■ Work to be completed
If a line of the data below holds the string "linken", copy it.

────────────────

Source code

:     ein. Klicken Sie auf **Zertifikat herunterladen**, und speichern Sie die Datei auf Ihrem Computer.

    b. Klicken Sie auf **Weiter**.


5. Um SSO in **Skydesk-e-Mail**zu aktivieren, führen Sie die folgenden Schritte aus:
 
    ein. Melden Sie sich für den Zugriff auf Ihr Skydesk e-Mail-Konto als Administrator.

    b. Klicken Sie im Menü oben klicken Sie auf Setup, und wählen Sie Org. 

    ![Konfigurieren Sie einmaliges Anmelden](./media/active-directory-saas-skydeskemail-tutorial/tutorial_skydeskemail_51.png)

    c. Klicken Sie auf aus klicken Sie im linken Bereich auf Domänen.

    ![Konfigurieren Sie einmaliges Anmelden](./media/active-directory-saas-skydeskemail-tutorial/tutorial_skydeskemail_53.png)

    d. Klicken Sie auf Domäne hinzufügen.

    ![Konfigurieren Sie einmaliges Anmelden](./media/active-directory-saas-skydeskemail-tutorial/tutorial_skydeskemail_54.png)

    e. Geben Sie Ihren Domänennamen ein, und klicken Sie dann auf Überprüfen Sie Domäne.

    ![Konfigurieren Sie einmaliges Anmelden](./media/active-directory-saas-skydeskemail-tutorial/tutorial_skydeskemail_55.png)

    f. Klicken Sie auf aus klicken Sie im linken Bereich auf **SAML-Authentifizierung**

────────────────

■ Response below
    c. Klicken Sie auf aus klicken Sie im linken Bereich auf Domänen.
    f. Klicken Sie auf aus klicken Sie im linken Bereich auf **SAML-Authentifizierung**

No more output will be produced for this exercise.